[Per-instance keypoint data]
▼

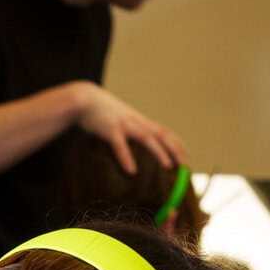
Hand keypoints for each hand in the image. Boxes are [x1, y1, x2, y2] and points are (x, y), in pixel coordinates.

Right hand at [71, 83, 185, 176]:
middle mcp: (136, 121)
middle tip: (184, 164)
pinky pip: (120, 145)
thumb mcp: (119, 119)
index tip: (185, 155)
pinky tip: (132, 171)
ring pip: (146, 138)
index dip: (176, 142)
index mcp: (139, 120)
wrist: (84, 99)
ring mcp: (124, 124)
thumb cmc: (100, 112)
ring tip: (168, 166)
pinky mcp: (110, 130)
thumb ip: (129, 130)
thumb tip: (134, 145)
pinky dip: (127, 157)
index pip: (164, 130)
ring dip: (159, 152)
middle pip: (161, 134)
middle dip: (174, 148)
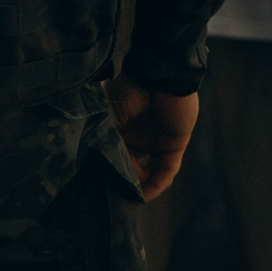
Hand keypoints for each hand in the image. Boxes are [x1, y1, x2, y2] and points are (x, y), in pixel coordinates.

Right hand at [106, 78, 198, 199]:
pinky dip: (158, 182)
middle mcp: (137, 135)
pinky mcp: (175, 143)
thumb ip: (106, 142)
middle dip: (124, 183)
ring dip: (141, 186)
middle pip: (131, 166)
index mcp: (118, 127)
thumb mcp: (109, 118)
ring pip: (149, 171)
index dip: (108, 172)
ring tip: (130, 198)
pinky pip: (167, 168)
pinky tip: (146, 192)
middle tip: (114, 198)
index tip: (98, 188)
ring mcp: (156, 139)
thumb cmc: (127, 89)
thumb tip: (97, 169)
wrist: (158, 72)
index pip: (113, 155)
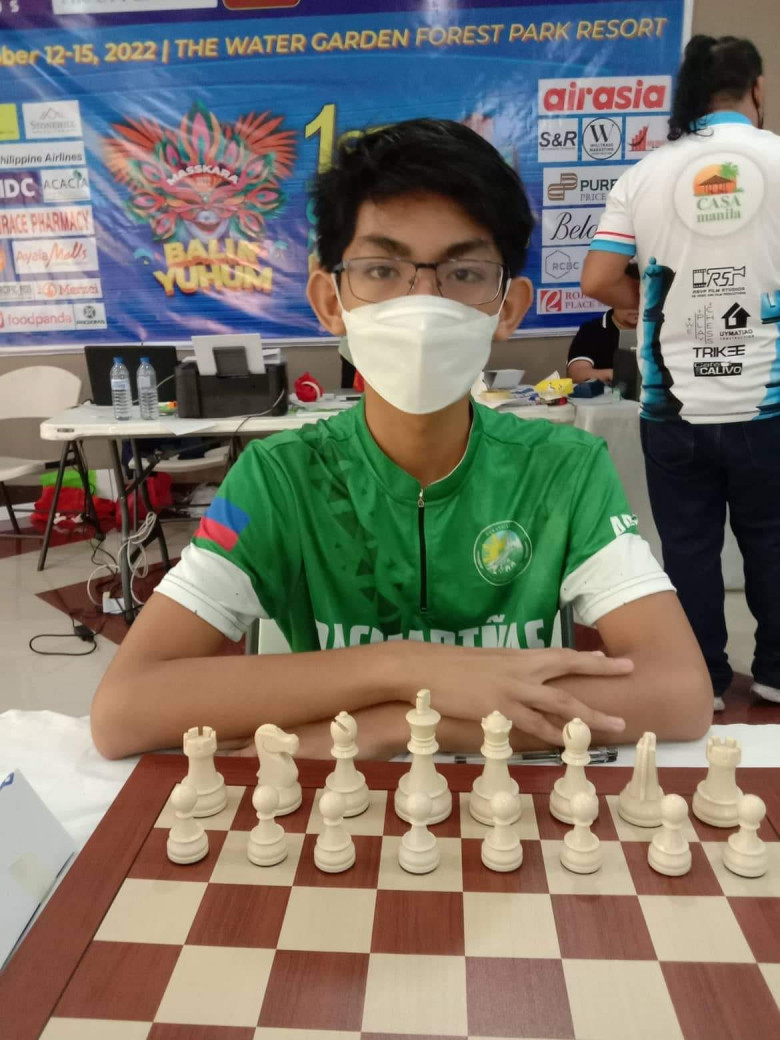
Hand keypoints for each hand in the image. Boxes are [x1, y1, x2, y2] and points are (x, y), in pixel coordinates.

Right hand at [399, 643, 630, 745]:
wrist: (422, 668)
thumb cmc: (449, 666)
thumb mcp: (485, 662)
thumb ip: (508, 670)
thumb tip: (523, 680)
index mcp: (517, 656)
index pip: (560, 654)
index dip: (588, 658)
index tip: (612, 659)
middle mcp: (521, 669)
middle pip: (570, 668)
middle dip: (602, 670)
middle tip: (630, 670)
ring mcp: (512, 689)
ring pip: (561, 703)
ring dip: (590, 716)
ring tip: (615, 724)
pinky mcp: (499, 709)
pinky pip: (533, 726)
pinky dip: (554, 736)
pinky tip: (570, 744)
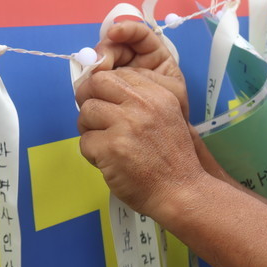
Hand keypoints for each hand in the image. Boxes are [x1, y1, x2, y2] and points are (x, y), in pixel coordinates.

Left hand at [77, 68, 205, 215]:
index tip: (105, 103)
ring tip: (107, 146)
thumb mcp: (168, 116)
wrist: (181, 191)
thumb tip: (103, 89)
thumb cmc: (172, 159)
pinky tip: (110, 162)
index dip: (104, 88)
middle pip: (95, 85)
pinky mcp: (110, 148)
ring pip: (86, 113)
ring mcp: (125, 125)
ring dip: (90, 131)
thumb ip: (141, 101)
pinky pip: (84, 142)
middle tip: (94, 120)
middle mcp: (141, 105)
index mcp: (157, 94)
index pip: (116, 74)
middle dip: (88, 101)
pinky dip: (93, 155)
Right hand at [93, 20, 189, 118]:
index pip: (139, 34)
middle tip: (98, 66)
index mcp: (155, 56)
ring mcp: (118, 75)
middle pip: (114, 46)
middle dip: (104, 52)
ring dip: (94, 69)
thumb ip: (149, 78)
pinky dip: (90, 84)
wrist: (163, 141)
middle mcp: (134, 61)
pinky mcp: (105, 90)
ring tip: (93, 82)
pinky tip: (89, 91)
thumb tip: (119, 69)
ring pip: (101, 62)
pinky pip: (95, 81)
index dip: (126, 29)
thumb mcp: (171, 93)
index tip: (113, 32)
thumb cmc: (174, 115)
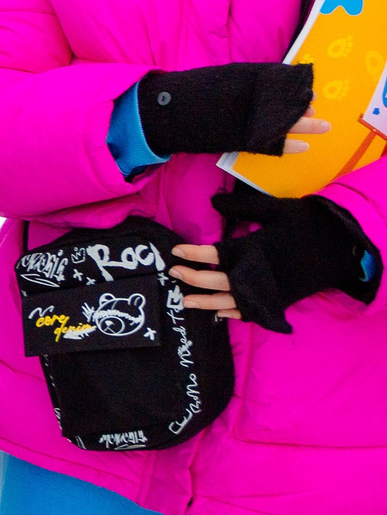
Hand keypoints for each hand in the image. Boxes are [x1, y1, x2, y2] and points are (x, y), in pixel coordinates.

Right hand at [135, 63, 317, 155]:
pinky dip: (287, 145)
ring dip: (304, 124)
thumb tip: (275, 81)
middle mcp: (250, 100)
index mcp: (246, 81)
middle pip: (285, 103)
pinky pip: (270, 142)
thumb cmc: (193, 92)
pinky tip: (303, 147)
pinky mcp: (240, 139)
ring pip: (283, 122)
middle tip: (317, 110)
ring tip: (322, 125)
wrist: (166, 111)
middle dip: (303, 107)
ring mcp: (246, 120)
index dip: (295, 87)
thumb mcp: (223, 78)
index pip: (279, 82)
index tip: (307, 89)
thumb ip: (247, 80)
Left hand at [173, 187, 378, 330]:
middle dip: (193, 277)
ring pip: (230, 301)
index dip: (194, 253)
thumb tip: (214, 201)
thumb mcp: (274, 208)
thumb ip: (243, 206)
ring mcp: (268, 289)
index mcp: (253, 248)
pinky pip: (252, 312)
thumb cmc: (307, 222)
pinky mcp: (279, 300)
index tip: (175, 251)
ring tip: (185, 302)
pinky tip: (219, 314)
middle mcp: (256, 271)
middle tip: (173, 273)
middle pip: (218, 280)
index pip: (215, 253)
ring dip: (206, 302)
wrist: (341, 246)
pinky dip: (234, 314)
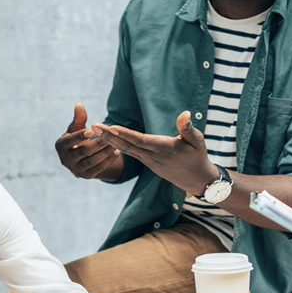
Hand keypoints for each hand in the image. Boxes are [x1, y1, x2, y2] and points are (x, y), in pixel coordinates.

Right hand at [55, 104, 122, 180]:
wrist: (79, 156)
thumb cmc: (77, 137)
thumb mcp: (76, 127)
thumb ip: (79, 118)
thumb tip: (79, 104)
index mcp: (60, 146)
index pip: (69, 141)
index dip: (80, 136)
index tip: (92, 130)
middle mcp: (65, 160)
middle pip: (83, 151)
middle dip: (97, 143)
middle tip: (110, 135)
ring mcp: (75, 170)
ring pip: (92, 161)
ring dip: (105, 152)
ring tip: (116, 143)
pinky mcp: (86, 175)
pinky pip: (99, 169)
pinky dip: (109, 160)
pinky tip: (118, 151)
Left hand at [92, 111, 217, 196]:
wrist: (197, 180)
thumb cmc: (198, 157)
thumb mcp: (198, 141)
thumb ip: (187, 128)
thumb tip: (185, 113)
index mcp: (163, 149)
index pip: (140, 140)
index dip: (124, 134)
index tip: (110, 127)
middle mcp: (152, 157)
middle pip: (127, 145)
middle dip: (109, 136)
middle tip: (93, 126)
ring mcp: (148, 162)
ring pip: (126, 150)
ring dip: (110, 141)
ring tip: (95, 131)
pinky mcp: (148, 163)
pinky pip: (130, 154)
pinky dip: (117, 147)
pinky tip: (107, 140)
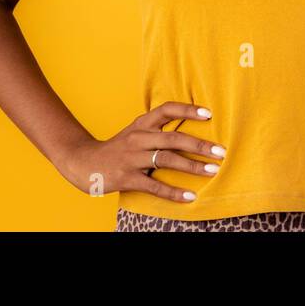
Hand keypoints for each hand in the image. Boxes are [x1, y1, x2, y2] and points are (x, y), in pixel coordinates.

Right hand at [58, 101, 225, 202]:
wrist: (84, 162)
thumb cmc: (118, 148)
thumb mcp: (135, 133)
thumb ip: (157, 130)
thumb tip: (190, 131)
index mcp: (141, 123)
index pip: (166, 109)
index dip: (188, 110)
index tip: (209, 114)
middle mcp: (138, 137)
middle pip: (173, 138)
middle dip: (199, 145)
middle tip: (220, 151)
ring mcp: (132, 158)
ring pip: (167, 159)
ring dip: (192, 166)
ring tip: (212, 171)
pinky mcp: (128, 178)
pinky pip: (154, 184)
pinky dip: (173, 191)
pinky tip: (190, 196)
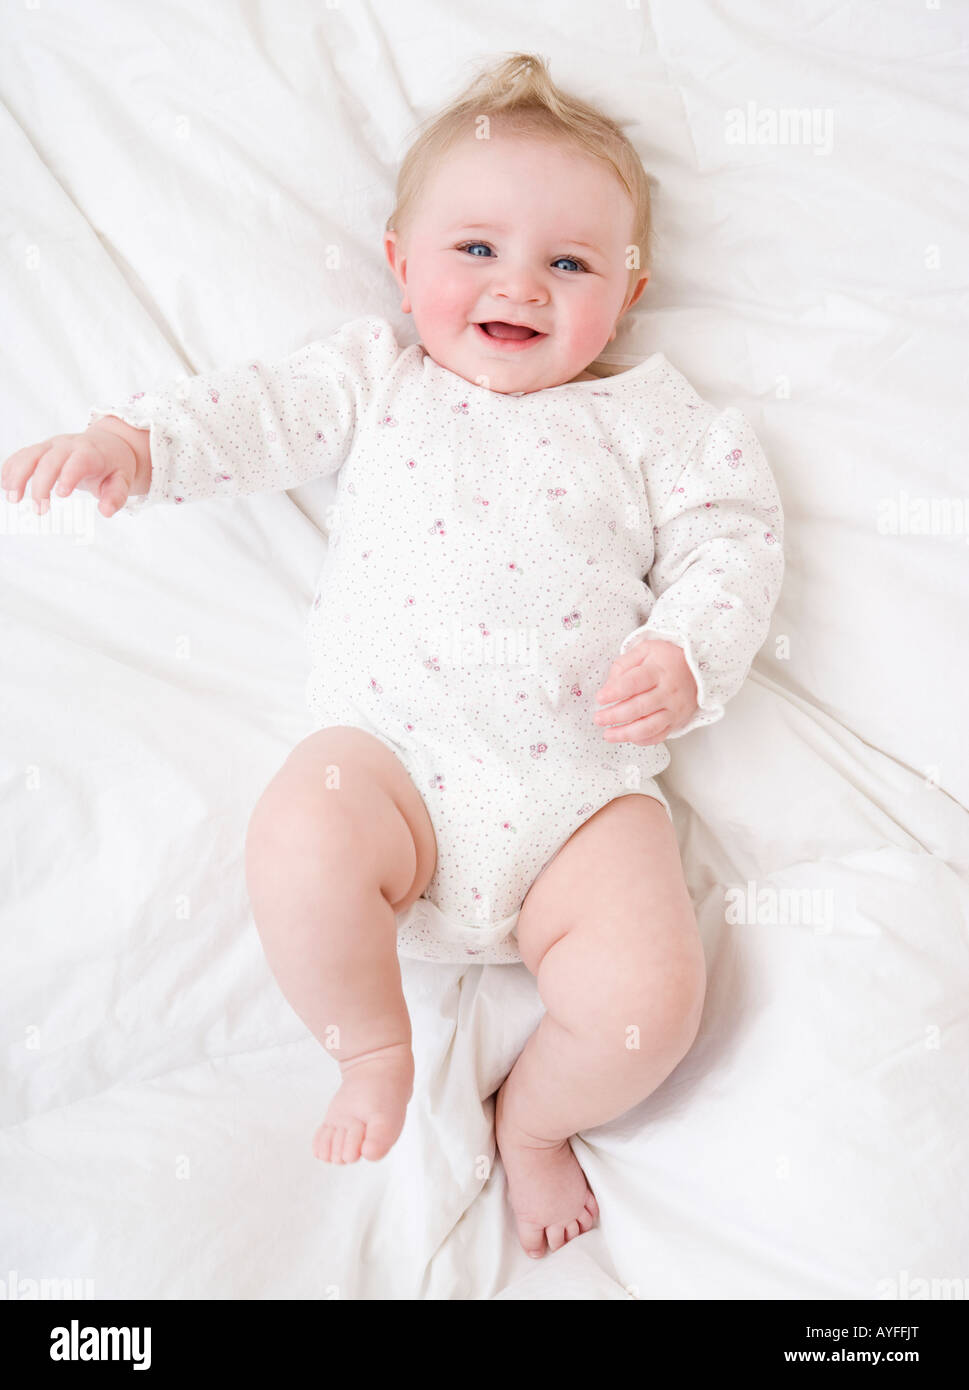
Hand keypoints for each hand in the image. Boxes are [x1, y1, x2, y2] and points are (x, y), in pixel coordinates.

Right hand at [2, 428, 137, 518]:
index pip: (78, 461)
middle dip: (41, 484)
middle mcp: (68, 445)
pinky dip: (11, 468)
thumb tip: (106, 511)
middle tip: (40, 511)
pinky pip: (22, 455)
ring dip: (18, 476)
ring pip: (30, 455)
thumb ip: (116, 496)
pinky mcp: (41, 449)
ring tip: (12, 499)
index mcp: (91, 452)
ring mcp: (51, 445)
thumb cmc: (114, 465)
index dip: (68, 475)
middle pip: (49, 460)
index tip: (61, 495)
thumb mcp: (123, 480)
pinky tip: (5, 485)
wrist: (108, 444)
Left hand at [593, 638, 697, 744]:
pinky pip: (659, 736)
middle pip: (638, 708)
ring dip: (625, 734)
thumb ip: (623, 665)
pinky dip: (642, 740)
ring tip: (608, 734)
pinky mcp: (677, 721)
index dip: (615, 692)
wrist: (696, 668)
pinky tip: (629, 738)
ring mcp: (674, 709)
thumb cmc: (667, 658)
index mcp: (658, 671)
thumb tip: (608, 688)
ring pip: (648, 727)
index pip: (634, 683)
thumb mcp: (645, 650)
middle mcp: (668, 692)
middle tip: (598, 718)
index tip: (600, 698)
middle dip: (615, 715)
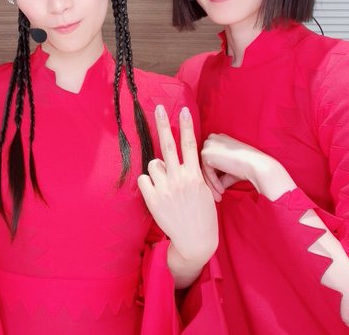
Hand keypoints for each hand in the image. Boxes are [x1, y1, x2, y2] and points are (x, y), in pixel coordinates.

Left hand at [138, 106, 217, 267]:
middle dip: (163, 124)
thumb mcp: (204, 189)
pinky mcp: (152, 199)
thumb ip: (191, 172)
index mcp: (195, 176)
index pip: (190, 145)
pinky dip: (148, 183)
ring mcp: (165, 188)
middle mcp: (179, 179)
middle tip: (158, 108)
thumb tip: (177, 157)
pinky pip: (143, 180)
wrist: (195, 240)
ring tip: (165, 184)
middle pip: (168, 145)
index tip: (183, 110)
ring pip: (153, 164)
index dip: (187, 126)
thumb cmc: (202, 214)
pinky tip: (156, 192)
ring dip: (157, 170)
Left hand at [201, 133, 296, 200]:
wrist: (257, 165)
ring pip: (205, 169)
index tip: (220, 189)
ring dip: (212, 185)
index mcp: (219, 139)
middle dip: (211, 182)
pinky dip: (214, 183)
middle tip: (217, 197)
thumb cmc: (248, 167)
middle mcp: (211, 139)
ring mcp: (208, 145)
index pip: (211, 159)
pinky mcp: (206, 154)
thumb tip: (212, 187)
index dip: (214, 175)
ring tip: (219, 197)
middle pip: (206, 164)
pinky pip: (206, 173)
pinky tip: (222, 191)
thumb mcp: (230, 170)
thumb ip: (220, 176)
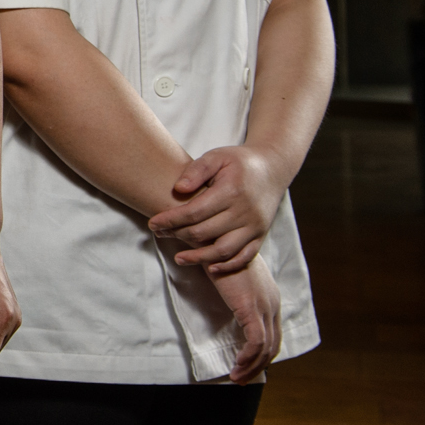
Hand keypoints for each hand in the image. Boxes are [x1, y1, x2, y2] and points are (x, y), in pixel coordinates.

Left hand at [150, 145, 284, 274]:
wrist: (272, 169)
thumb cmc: (238, 162)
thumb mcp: (216, 157)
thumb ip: (196, 170)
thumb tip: (178, 189)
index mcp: (231, 191)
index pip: (195, 212)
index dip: (171, 220)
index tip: (152, 223)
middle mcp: (245, 212)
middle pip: (205, 232)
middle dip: (177, 235)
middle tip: (158, 233)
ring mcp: (255, 226)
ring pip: (224, 250)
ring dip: (199, 257)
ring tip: (179, 258)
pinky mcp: (261, 235)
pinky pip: (245, 257)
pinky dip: (228, 266)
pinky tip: (210, 268)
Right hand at [210, 255, 282, 381]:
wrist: (213, 240)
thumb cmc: (216, 254)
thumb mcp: (230, 275)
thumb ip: (233, 290)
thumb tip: (226, 298)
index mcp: (269, 296)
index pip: (273, 332)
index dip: (262, 352)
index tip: (247, 364)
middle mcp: (272, 303)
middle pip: (273, 343)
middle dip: (259, 364)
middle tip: (242, 377)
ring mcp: (264, 306)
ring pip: (266, 347)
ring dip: (251, 366)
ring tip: (236, 377)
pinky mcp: (251, 309)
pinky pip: (255, 342)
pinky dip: (248, 357)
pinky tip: (236, 365)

▲

▶ _Your instructions_: Write out every line in the data that holds the string "Left".

▶ _Answer area_:
Left hand at [77, 68, 205, 215]:
Left hand at [173, 187, 378, 330]:
Left hand at [92, 111, 217, 196]:
Left hand at [593, 638, 697, 744]:
Left hand at [138, 106, 217, 267]:
Left hand at [201, 133, 296, 200]:
Left hand at [150, 145, 284, 274]:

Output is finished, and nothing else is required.